Information supplied ▸
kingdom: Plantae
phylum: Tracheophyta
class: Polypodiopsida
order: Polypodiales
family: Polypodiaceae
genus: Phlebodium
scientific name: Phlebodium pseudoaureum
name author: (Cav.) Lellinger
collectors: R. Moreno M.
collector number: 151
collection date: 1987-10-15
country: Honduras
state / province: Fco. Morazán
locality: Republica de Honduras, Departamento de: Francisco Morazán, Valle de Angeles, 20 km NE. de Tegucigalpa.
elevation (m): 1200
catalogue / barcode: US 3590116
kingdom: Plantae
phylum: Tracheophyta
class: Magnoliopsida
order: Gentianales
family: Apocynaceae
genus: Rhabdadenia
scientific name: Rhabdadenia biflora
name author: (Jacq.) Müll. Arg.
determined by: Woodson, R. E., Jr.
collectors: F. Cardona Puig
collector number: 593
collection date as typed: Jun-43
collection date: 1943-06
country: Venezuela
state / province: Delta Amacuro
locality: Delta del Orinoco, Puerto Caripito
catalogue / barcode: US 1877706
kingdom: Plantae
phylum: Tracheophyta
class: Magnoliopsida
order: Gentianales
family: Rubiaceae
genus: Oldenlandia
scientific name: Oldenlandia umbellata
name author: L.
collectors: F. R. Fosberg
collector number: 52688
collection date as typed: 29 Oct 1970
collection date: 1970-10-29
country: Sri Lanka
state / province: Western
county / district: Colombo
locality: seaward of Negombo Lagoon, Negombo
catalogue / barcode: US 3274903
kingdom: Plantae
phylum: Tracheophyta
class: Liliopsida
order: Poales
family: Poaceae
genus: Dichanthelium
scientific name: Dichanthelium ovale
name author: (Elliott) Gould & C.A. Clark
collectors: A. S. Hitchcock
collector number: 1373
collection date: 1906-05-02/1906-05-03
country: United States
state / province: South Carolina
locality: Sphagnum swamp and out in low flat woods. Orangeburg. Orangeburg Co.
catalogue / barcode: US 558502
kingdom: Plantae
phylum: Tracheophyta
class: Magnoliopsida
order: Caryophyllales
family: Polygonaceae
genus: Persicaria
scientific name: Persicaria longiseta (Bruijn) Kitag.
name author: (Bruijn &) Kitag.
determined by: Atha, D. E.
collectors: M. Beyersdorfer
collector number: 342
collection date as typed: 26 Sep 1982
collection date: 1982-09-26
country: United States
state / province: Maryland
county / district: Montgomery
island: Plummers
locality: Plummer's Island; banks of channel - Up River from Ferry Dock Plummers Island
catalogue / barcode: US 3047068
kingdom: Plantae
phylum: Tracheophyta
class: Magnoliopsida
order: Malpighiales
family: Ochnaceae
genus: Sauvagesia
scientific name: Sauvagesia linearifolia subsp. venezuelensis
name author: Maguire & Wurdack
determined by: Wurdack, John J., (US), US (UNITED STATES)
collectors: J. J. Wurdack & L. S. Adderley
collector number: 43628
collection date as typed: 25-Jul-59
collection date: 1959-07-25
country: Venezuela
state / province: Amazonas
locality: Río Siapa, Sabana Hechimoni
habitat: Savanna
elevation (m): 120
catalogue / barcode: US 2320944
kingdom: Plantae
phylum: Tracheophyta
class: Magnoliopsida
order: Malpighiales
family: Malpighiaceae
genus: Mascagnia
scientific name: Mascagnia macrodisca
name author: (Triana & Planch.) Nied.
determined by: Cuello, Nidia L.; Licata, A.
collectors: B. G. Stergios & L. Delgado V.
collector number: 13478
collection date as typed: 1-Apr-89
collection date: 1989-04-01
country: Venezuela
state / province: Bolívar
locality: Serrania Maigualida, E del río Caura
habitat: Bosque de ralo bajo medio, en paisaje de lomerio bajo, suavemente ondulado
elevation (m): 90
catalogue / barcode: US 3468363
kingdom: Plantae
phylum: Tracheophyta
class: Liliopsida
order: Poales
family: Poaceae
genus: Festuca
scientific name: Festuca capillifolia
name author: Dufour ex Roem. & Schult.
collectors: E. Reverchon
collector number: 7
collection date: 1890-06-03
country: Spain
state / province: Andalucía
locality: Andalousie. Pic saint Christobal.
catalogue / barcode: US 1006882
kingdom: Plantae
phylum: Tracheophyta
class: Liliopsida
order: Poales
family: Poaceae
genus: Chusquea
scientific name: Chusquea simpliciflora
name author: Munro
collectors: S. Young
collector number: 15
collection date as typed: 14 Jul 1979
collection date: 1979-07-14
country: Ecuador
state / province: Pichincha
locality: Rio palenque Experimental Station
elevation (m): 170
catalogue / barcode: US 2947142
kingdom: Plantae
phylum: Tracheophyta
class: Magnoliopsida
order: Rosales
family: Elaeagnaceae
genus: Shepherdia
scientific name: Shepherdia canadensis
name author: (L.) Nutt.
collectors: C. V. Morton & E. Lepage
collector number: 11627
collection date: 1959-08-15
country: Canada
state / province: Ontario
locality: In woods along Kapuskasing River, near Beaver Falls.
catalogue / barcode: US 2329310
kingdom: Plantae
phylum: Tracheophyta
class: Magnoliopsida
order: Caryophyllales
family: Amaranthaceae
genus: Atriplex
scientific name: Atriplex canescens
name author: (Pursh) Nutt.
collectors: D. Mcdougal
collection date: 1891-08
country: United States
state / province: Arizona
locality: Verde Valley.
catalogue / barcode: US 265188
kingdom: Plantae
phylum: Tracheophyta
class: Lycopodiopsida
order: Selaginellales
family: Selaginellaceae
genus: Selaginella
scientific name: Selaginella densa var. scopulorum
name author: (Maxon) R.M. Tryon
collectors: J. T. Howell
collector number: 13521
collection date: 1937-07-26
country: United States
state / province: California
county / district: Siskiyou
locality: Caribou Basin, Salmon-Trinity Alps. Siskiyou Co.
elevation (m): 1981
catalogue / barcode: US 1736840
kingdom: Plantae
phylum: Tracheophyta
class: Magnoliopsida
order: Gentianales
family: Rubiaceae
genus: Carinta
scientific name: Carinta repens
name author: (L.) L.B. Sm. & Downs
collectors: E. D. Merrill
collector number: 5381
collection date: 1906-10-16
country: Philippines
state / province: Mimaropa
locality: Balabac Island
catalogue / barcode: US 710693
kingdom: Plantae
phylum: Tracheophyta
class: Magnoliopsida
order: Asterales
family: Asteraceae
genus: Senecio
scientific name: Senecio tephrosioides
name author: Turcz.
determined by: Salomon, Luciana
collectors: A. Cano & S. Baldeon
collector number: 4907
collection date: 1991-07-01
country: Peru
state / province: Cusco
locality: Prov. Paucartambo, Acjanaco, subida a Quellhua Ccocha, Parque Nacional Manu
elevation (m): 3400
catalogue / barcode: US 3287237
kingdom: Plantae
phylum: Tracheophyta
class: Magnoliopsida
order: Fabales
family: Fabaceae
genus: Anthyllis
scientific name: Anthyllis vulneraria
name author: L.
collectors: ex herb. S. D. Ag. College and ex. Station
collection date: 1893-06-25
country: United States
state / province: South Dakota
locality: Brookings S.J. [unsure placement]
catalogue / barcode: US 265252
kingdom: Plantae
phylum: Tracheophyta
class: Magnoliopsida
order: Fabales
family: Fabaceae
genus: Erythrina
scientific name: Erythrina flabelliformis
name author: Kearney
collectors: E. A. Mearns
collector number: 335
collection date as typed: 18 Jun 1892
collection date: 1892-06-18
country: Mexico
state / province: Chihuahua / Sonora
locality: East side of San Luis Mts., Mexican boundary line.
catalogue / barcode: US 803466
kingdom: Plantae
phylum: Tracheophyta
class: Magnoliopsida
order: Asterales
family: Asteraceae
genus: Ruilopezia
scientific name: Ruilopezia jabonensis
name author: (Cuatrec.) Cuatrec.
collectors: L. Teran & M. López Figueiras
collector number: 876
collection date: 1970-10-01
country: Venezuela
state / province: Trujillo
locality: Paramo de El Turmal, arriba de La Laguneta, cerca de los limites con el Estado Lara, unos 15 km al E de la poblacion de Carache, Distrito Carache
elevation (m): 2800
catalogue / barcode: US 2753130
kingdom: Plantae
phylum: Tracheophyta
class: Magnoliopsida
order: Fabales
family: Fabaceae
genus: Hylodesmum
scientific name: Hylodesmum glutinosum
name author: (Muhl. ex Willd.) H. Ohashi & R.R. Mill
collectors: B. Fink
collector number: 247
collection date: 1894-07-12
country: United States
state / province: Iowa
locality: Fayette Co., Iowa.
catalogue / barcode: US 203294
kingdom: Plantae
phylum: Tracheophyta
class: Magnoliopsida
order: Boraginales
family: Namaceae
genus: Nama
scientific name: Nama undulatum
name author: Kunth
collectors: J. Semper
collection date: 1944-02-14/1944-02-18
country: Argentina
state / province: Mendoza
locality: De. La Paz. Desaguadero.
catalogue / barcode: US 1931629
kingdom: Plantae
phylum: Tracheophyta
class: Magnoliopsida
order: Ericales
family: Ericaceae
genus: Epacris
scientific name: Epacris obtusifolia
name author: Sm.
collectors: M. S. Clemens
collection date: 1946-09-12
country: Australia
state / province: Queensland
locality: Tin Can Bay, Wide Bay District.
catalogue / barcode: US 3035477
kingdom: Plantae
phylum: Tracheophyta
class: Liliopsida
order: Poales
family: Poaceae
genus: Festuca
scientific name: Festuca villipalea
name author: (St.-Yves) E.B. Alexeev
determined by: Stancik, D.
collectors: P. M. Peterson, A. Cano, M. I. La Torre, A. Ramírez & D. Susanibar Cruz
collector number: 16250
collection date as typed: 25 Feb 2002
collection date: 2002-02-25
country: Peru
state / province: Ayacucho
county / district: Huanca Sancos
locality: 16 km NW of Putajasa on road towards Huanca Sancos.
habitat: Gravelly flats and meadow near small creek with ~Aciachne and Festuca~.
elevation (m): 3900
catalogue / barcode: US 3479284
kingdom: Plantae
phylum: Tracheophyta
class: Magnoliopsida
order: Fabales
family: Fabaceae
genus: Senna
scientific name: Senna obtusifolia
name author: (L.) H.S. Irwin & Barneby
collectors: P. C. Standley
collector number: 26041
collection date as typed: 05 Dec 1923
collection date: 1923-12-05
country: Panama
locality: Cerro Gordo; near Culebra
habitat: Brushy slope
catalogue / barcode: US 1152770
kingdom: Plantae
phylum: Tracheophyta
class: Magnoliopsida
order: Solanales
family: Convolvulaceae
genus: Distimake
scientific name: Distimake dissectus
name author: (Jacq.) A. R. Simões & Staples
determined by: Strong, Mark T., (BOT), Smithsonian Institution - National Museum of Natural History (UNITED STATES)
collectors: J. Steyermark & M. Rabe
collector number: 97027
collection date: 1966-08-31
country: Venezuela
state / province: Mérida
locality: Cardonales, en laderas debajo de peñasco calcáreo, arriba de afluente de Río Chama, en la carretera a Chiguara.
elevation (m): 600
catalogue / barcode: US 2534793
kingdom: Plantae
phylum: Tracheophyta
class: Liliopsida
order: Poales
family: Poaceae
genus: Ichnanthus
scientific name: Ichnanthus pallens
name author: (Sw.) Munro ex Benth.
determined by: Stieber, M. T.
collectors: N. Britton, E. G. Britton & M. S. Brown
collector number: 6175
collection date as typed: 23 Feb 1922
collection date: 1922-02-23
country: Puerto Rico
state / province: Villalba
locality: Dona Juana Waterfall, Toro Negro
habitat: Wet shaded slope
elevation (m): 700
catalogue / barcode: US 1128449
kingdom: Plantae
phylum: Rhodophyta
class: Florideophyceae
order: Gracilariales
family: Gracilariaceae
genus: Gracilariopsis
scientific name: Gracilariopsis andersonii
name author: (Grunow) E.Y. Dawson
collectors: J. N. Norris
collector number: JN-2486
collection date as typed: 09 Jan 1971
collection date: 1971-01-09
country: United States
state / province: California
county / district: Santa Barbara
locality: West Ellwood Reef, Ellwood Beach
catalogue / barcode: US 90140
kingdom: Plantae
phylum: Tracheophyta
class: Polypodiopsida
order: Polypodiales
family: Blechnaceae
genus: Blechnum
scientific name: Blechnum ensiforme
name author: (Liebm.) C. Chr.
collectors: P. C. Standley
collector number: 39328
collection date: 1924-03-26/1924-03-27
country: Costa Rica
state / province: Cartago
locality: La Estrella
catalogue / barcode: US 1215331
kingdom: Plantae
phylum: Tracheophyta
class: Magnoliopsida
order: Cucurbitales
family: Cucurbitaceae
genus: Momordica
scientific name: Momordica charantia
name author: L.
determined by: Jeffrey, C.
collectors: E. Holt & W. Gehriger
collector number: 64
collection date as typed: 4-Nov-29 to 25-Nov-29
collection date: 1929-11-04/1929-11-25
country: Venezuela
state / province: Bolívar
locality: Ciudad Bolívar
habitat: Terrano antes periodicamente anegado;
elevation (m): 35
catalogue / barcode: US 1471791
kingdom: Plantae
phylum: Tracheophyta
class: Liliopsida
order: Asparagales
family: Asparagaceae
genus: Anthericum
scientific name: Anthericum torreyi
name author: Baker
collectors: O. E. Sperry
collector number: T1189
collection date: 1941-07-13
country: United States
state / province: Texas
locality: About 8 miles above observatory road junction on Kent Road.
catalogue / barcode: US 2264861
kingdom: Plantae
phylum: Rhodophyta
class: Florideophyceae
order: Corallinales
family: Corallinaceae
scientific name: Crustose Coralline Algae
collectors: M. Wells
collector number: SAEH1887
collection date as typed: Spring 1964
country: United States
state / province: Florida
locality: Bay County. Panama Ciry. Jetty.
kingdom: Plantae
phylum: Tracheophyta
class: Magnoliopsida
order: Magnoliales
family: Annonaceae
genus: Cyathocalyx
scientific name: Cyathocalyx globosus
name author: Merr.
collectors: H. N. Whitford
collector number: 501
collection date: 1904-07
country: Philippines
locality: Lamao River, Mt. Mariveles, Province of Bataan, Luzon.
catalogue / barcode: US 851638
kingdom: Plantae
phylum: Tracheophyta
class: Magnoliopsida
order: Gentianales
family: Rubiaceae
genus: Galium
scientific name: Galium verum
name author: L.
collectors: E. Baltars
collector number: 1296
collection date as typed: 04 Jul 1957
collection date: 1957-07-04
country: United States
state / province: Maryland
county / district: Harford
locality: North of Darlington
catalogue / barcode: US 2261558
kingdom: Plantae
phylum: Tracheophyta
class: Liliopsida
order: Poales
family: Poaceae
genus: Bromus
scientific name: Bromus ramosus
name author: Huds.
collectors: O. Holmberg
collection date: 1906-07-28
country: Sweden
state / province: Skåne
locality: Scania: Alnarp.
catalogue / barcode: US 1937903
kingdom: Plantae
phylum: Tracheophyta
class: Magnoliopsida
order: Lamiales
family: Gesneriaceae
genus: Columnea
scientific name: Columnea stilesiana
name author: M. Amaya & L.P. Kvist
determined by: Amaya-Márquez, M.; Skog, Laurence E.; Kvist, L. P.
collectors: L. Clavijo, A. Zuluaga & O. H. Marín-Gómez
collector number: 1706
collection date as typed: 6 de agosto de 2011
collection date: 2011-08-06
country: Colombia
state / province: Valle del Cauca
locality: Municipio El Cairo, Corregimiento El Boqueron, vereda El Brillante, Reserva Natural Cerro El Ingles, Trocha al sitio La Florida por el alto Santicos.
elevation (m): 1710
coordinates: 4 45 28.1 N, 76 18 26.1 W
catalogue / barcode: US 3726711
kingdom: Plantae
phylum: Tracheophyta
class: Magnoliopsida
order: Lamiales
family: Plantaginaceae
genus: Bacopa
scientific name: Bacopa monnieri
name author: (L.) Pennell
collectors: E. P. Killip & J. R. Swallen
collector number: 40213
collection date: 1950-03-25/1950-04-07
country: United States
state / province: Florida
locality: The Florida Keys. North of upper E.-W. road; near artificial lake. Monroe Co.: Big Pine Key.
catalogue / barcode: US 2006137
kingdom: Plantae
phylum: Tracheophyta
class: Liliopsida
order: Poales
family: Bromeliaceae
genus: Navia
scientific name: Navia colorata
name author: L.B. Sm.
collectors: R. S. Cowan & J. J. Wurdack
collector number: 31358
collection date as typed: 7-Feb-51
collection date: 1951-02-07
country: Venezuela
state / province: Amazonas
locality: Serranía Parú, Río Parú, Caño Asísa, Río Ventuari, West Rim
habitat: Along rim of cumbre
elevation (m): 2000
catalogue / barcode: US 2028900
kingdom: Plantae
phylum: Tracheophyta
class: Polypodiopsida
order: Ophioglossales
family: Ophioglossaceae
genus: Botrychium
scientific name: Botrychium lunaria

Goal ▸ Tally the lines in the items above that contain the string "habitat", where case counts. What is the total? Give only the number.

Written answer ▸ 7